WRITTEN REQUEST: Reproduce the entries from the line with "family: Ptinidae" through the end of the entries, substituting "division" for each "phylum" and changing nothing else. Leave the pictures out of your answer.

********

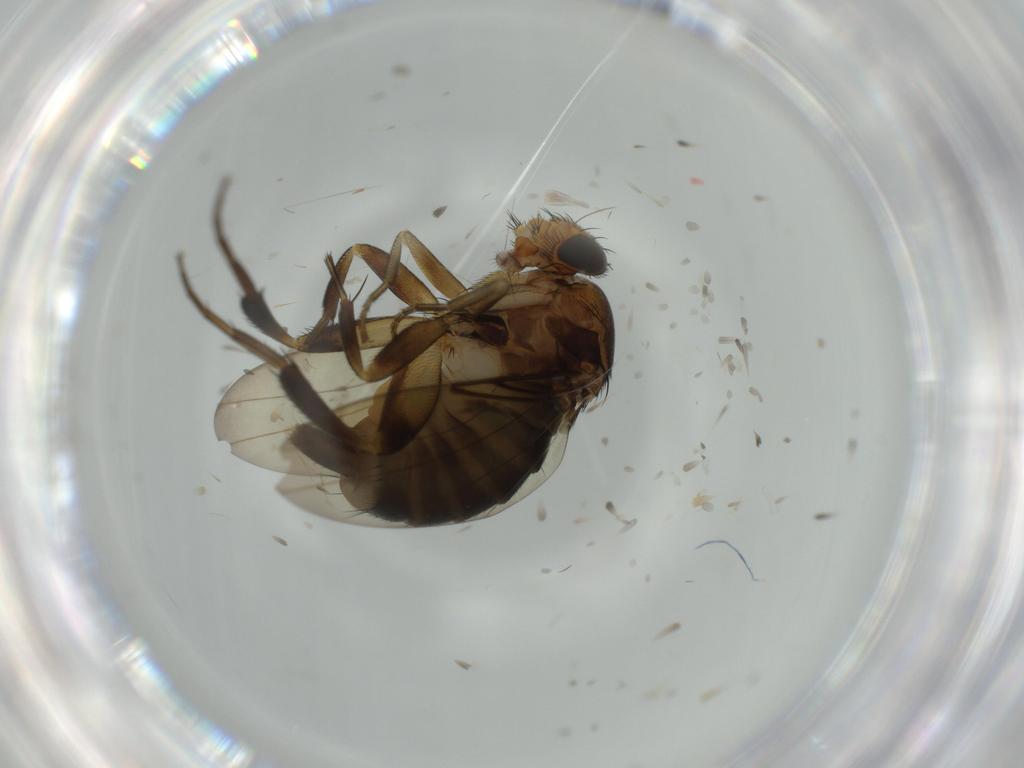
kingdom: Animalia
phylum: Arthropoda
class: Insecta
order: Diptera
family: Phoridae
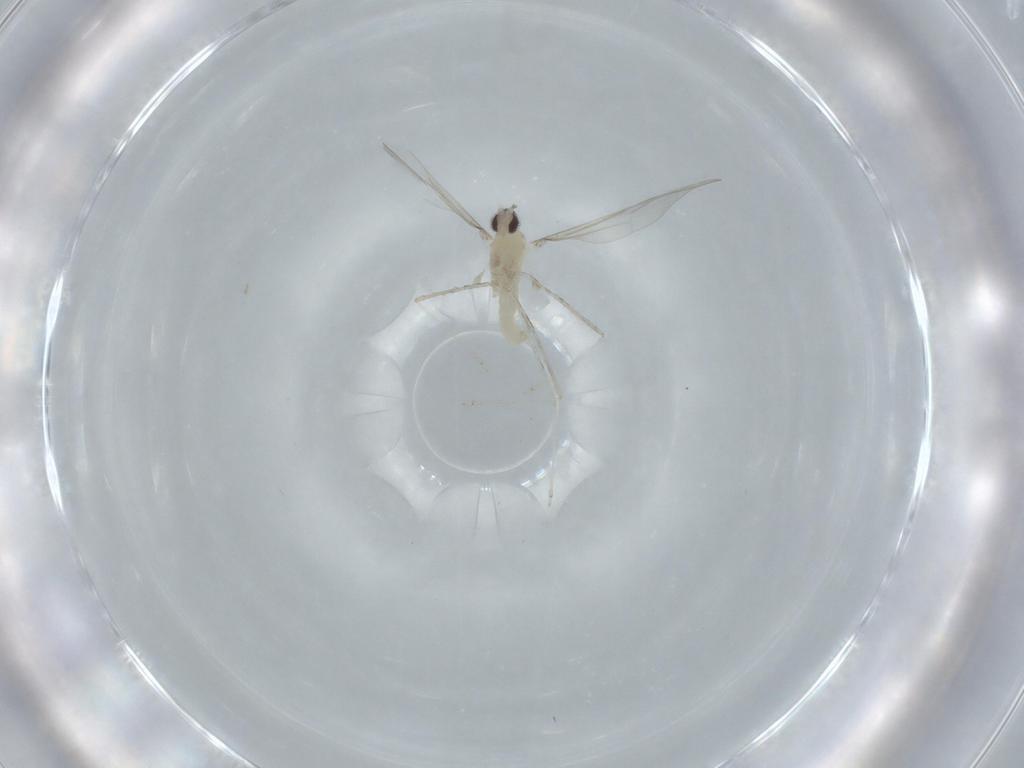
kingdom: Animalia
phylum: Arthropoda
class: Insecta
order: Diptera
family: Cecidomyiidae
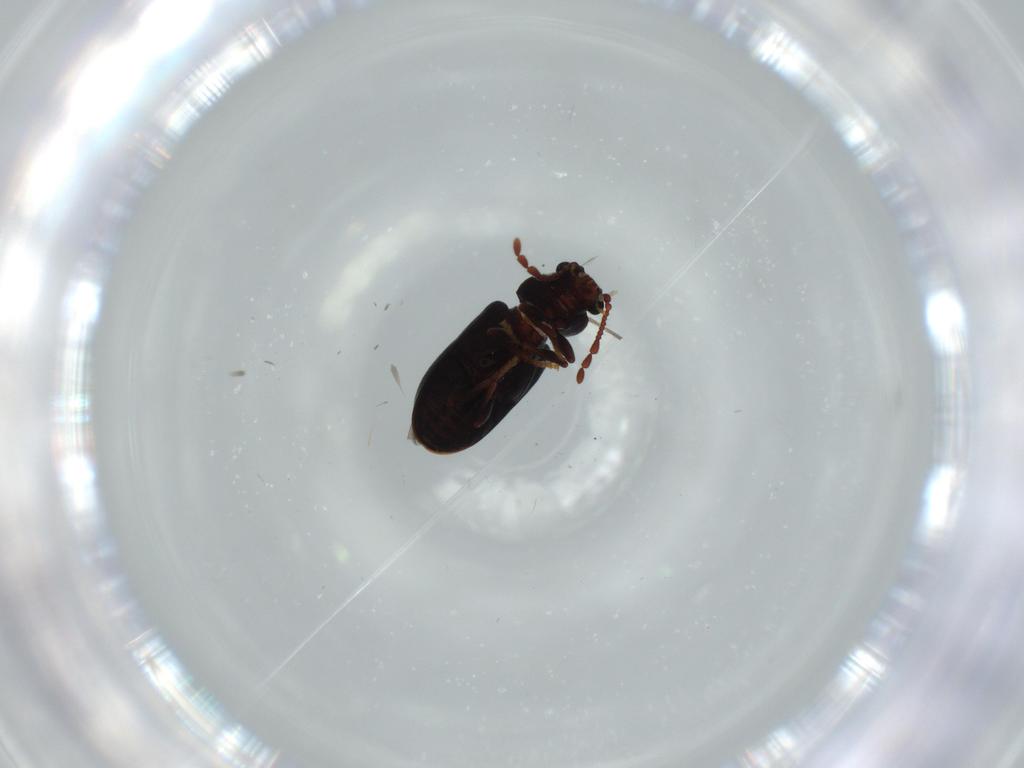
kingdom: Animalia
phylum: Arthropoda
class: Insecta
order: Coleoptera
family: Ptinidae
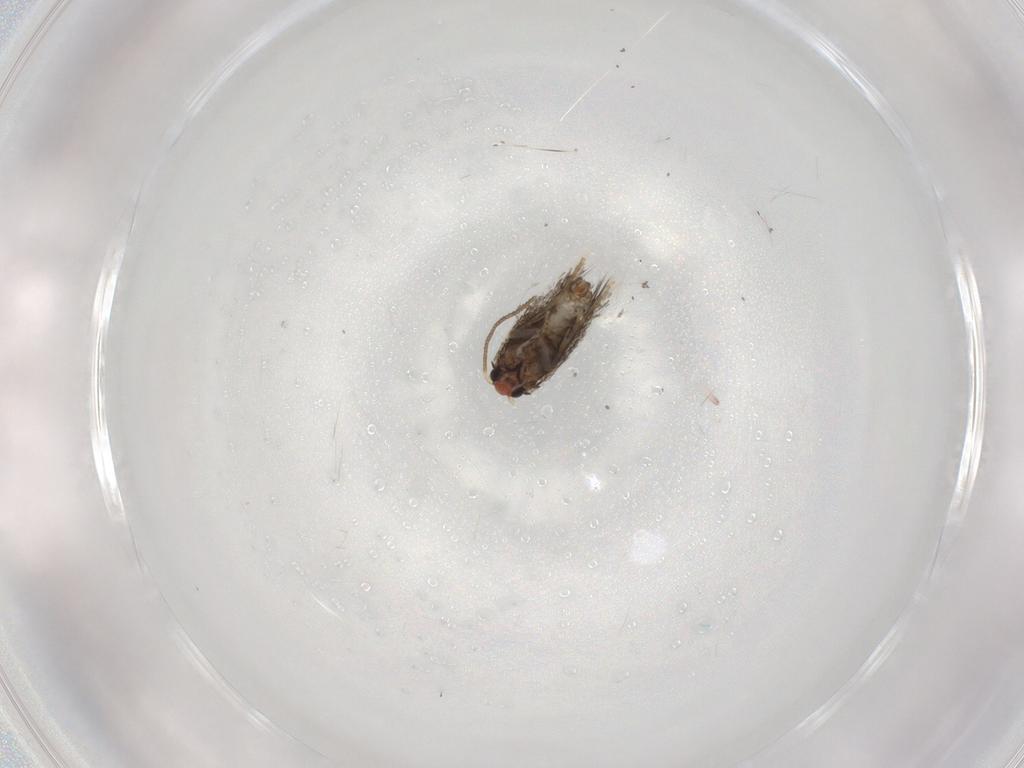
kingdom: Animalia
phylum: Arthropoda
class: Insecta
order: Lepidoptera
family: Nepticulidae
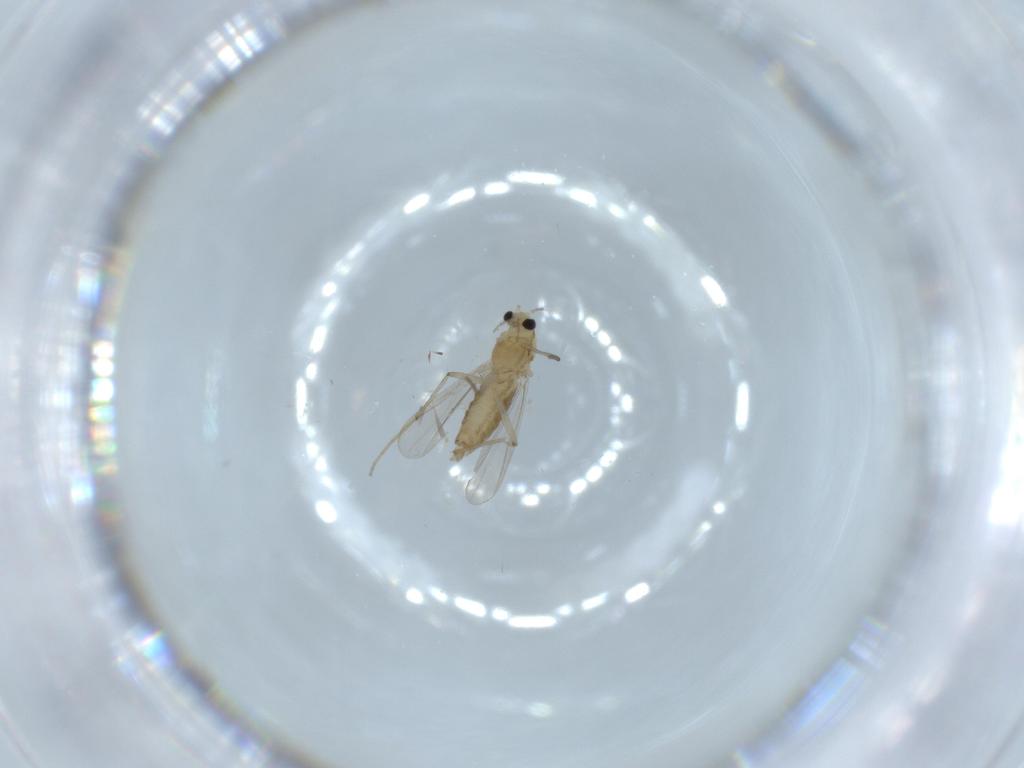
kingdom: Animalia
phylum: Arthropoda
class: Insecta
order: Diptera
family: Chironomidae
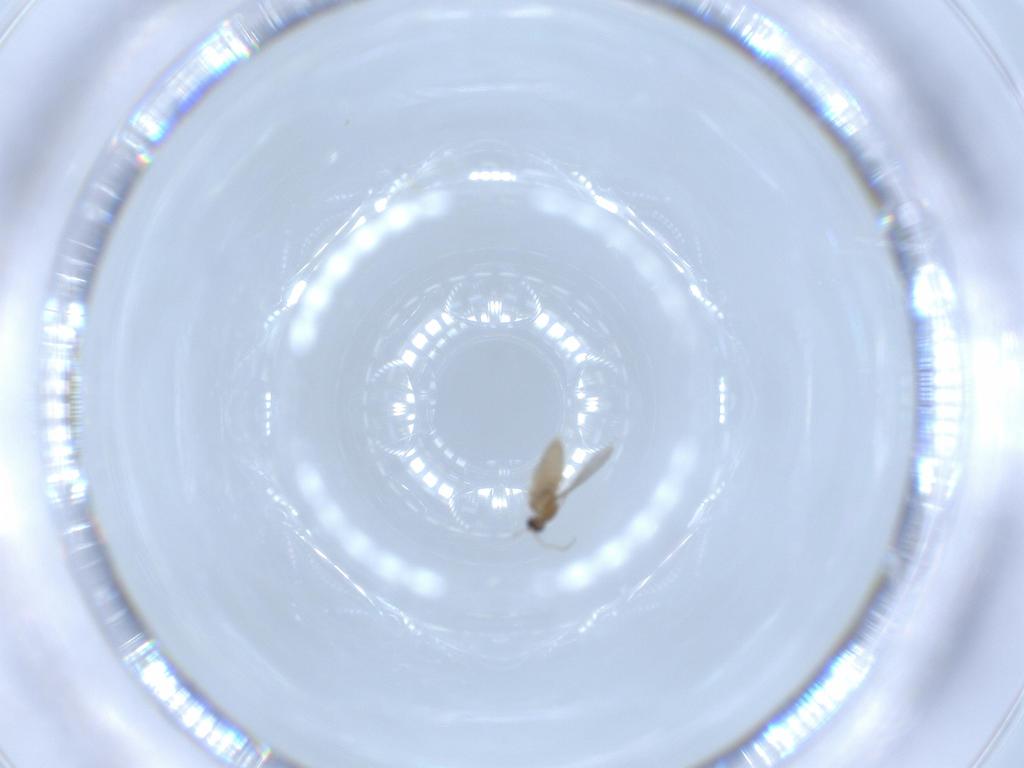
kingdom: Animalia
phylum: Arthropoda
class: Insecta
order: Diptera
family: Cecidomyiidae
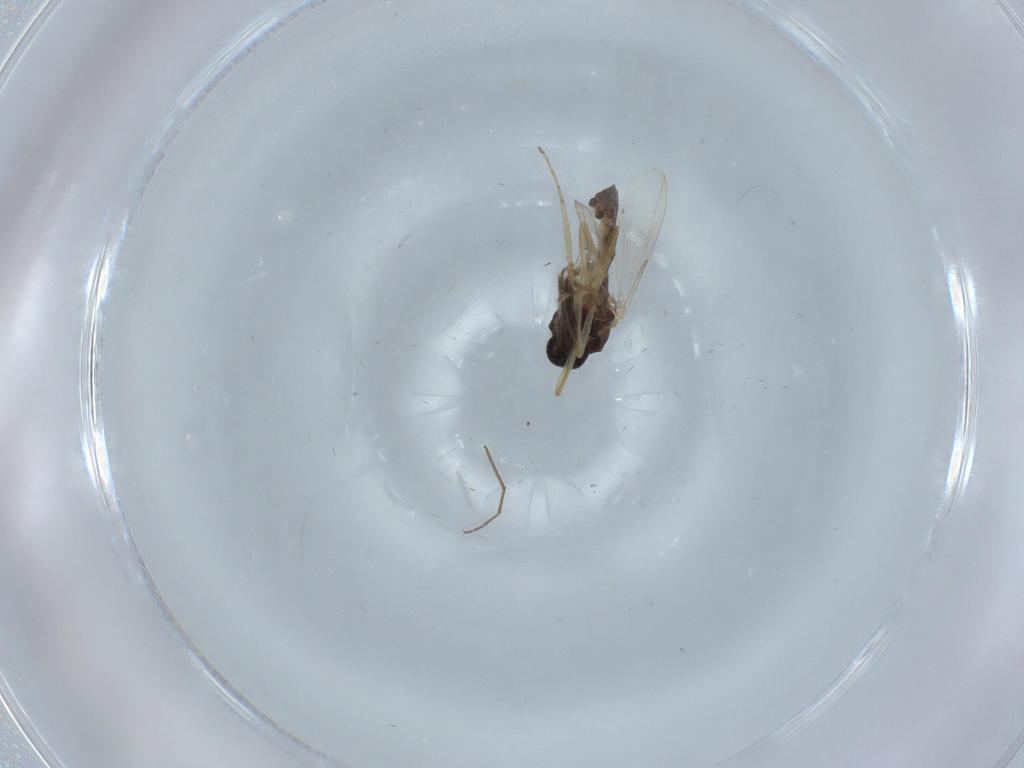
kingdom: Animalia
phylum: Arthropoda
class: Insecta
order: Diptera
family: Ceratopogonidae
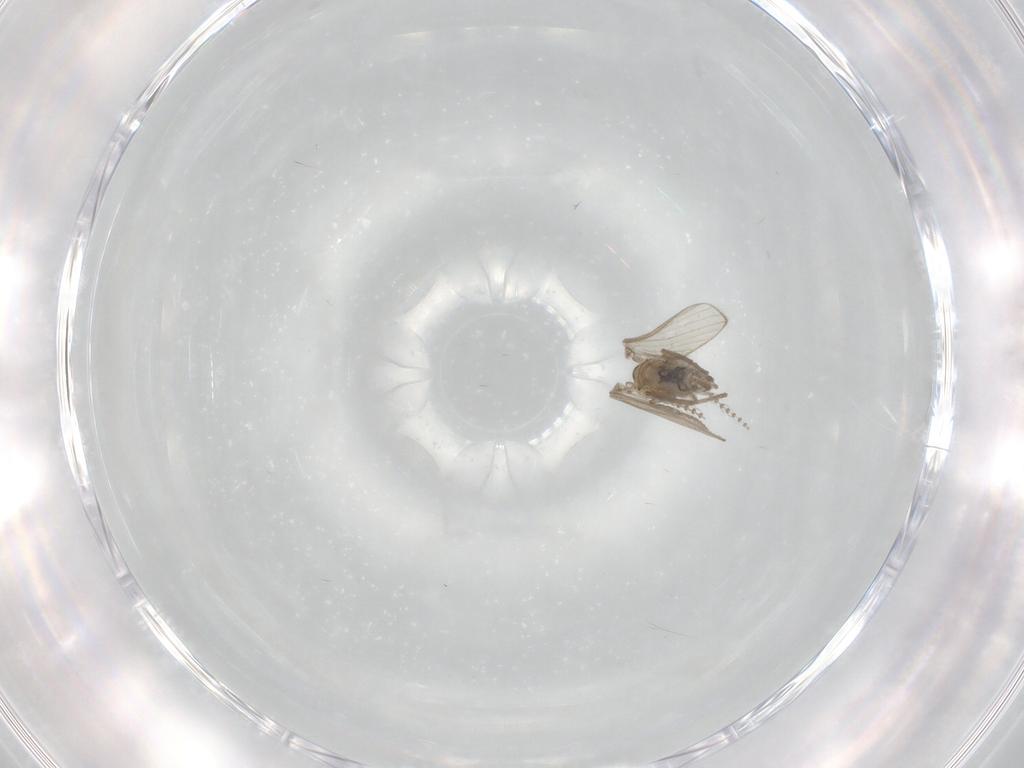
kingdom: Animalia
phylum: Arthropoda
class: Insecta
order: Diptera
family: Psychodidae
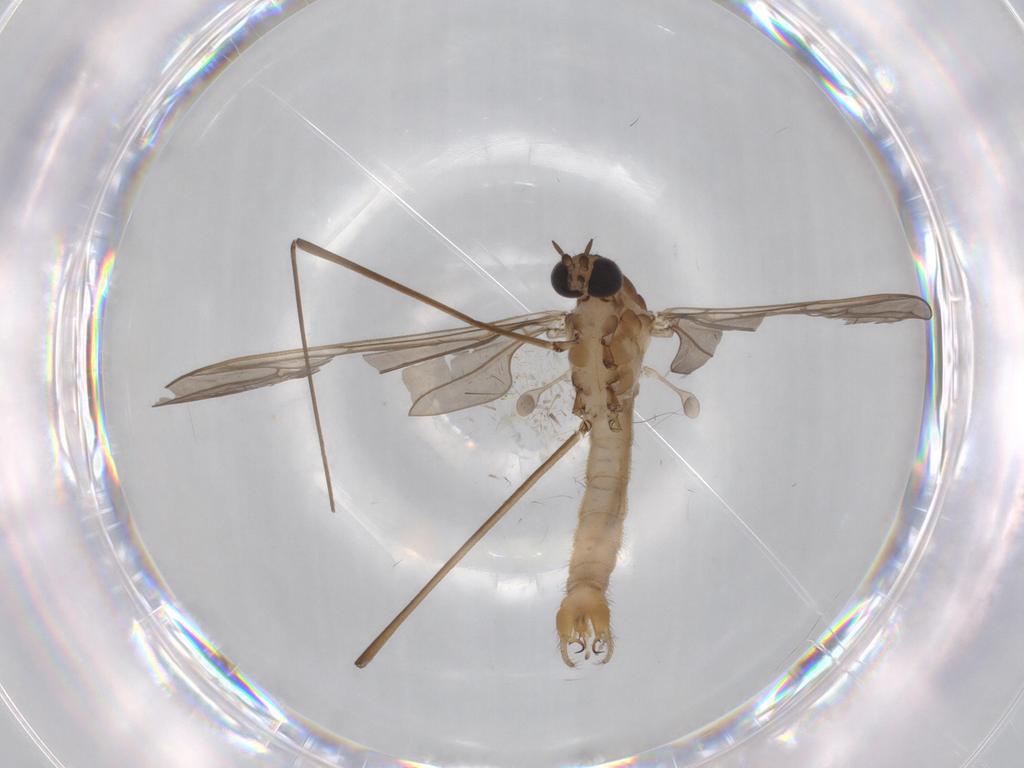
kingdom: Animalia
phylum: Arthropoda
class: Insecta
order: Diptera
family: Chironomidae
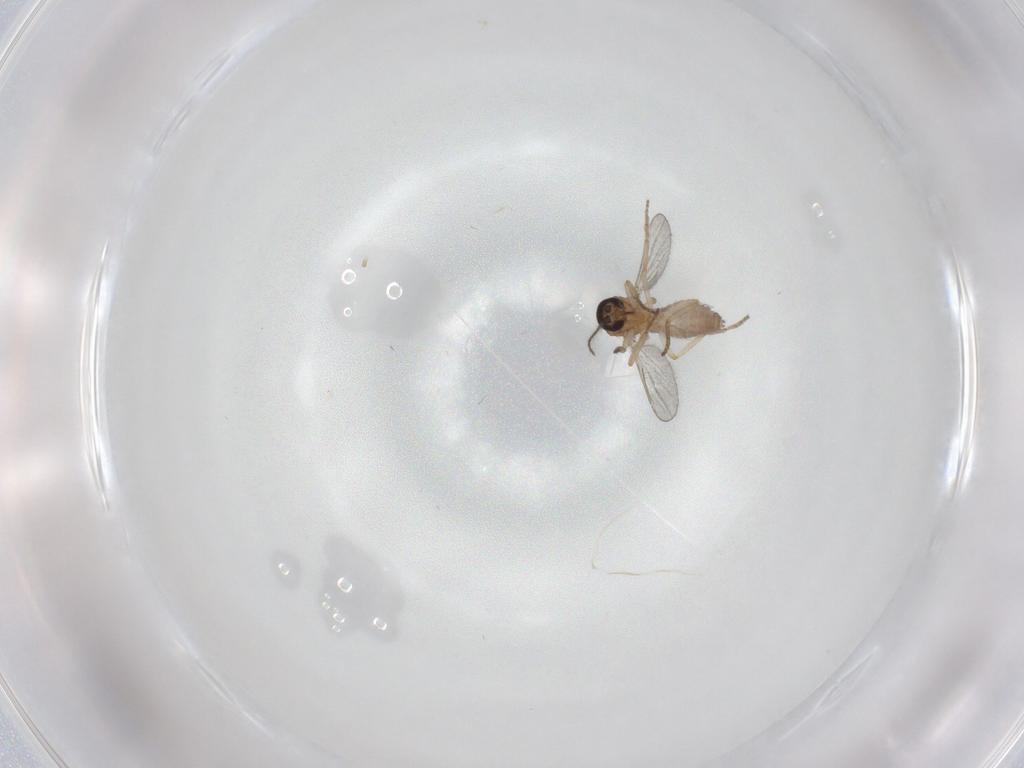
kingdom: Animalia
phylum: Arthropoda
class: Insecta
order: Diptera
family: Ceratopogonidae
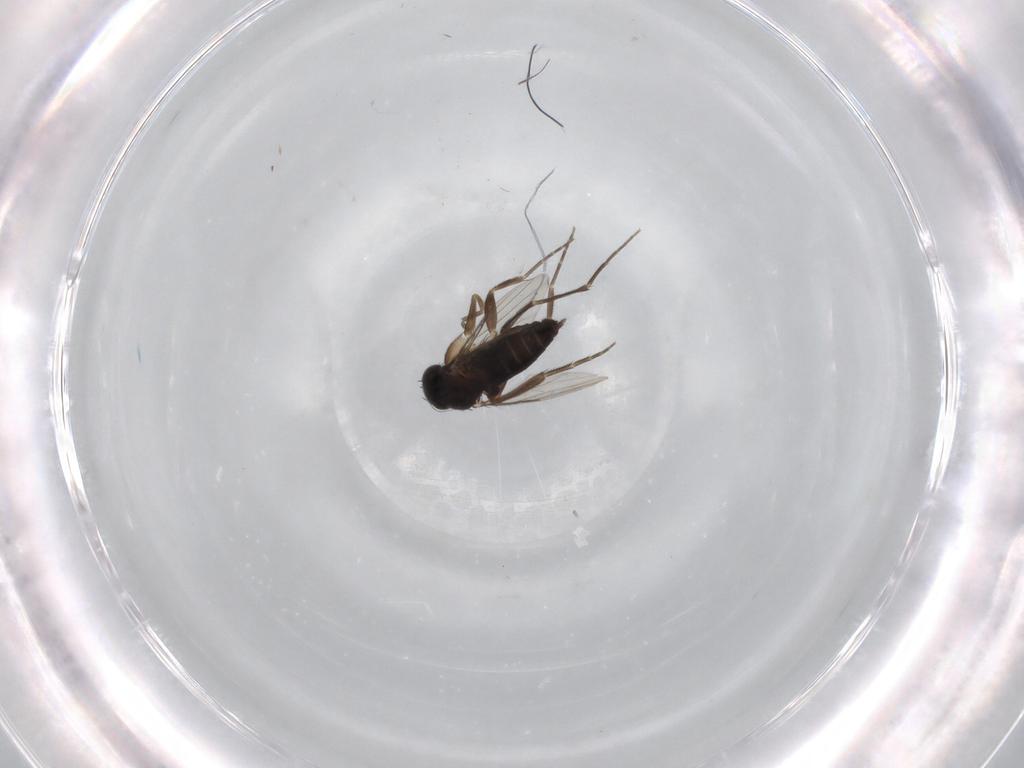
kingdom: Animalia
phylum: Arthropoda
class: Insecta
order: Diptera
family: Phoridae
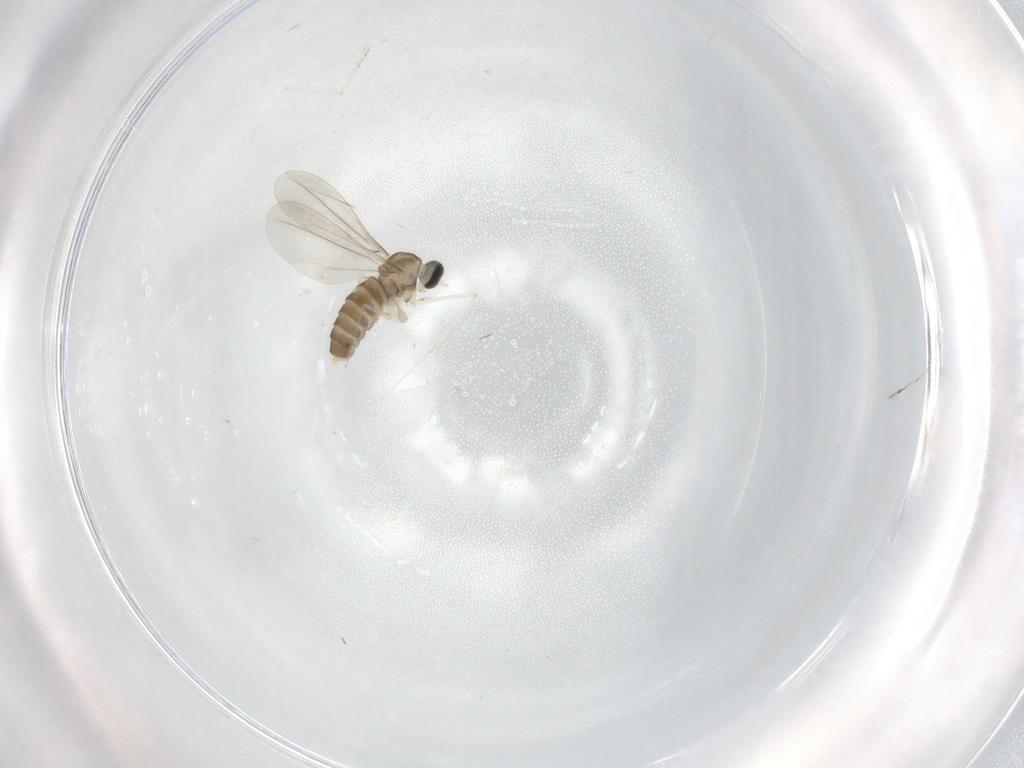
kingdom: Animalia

********

RESULT FOR THIS TASK:
family: Ptinidae
kingdom: Animalia
division: Arthropoda
class: Insecta
order: Lepidoptera
family: Nepticulidae
kingdom: Animalia
division: Arthropoda
class: Insecta
order: Diptera
family: Chironomidae
kingdom: Animalia
division: Arthropoda
class: Insecta
order: Diptera
family: Cecidomyiidae
kingdom: Animalia
division: Arthropoda
class: Insecta
order: Diptera
family: Ceratopogonidae
kingdom: Animalia
division: Arthropoda
class: Insecta
order: Diptera
family: Psychodidae
kingdom: Animalia
division: Arthropoda
class: Insecta
order: Diptera
family: Chironomidae
kingdom: Animalia
division: Arthropoda
class: Insecta
order: Diptera
family: Ceratopogonidae
kingdom: Animalia
division: Arthropoda
class: Insecta
order: Diptera
family: Phoridae
kingdom: Animalia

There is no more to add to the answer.